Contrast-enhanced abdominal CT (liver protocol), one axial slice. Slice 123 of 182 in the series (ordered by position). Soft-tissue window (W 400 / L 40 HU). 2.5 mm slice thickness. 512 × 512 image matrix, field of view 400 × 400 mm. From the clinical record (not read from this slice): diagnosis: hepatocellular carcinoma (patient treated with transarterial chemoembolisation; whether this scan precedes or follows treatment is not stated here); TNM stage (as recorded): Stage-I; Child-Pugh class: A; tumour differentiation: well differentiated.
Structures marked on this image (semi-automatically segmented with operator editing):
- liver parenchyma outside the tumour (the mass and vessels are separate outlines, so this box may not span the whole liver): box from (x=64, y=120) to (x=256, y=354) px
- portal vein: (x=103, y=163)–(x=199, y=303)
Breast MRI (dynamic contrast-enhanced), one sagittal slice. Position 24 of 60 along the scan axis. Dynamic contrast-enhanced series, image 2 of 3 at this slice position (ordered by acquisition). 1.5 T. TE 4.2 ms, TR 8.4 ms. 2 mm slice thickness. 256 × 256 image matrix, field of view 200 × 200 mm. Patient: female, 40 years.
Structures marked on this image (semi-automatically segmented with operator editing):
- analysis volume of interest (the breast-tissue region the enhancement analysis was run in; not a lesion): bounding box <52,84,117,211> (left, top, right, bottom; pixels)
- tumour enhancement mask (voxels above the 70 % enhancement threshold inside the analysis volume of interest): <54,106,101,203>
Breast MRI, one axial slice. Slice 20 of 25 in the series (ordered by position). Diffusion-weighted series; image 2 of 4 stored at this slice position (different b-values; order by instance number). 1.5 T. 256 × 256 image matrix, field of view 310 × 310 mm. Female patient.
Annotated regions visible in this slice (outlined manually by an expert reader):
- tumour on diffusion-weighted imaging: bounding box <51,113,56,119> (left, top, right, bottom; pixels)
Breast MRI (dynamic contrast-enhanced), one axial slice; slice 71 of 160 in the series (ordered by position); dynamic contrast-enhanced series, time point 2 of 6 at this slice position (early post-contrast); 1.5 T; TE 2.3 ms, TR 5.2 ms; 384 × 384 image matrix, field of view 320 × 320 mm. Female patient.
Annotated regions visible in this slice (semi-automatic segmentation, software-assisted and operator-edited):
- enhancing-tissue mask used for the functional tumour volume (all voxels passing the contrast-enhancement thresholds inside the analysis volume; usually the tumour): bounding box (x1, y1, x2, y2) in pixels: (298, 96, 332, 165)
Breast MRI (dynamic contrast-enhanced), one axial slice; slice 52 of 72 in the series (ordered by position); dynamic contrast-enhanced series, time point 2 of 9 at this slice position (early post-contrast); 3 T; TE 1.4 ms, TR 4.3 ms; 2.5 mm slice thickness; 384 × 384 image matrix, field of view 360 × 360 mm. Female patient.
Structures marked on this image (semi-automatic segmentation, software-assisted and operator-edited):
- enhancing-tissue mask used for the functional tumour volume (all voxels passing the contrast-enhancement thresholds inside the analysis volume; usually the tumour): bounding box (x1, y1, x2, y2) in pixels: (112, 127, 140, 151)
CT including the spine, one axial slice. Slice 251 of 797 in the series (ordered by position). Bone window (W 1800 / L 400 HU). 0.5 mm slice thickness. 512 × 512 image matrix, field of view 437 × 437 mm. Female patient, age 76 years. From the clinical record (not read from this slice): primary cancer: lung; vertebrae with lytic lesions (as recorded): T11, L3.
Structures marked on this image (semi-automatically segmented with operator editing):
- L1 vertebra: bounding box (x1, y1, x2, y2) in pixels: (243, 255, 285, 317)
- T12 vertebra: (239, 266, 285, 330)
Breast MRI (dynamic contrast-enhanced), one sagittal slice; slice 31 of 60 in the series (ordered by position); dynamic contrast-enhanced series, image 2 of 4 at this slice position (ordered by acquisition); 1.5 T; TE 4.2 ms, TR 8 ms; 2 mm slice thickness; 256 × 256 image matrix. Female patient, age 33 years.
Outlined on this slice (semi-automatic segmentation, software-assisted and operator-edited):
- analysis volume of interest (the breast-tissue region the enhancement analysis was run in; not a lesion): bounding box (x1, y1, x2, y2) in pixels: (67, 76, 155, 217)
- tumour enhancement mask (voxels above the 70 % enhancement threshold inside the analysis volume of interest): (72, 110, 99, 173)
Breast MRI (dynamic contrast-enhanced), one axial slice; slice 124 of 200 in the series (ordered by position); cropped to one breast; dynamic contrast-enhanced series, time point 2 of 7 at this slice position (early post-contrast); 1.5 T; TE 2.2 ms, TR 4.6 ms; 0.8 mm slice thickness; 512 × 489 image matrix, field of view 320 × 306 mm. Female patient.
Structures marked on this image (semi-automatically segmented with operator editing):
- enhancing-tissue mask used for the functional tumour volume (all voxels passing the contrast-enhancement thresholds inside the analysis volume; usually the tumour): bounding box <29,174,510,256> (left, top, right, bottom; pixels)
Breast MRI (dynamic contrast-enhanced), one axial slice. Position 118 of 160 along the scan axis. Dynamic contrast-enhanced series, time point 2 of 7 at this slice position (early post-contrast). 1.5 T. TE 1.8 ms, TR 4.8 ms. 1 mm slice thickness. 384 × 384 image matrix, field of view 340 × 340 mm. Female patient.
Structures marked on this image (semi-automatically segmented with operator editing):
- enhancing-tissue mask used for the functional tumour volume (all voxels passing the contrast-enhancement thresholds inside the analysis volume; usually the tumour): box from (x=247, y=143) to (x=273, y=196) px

━━━━━━━━

◆ **What the exercise asks**
Give only the number of lines above holding "inside".

◆ **Result of the task**
6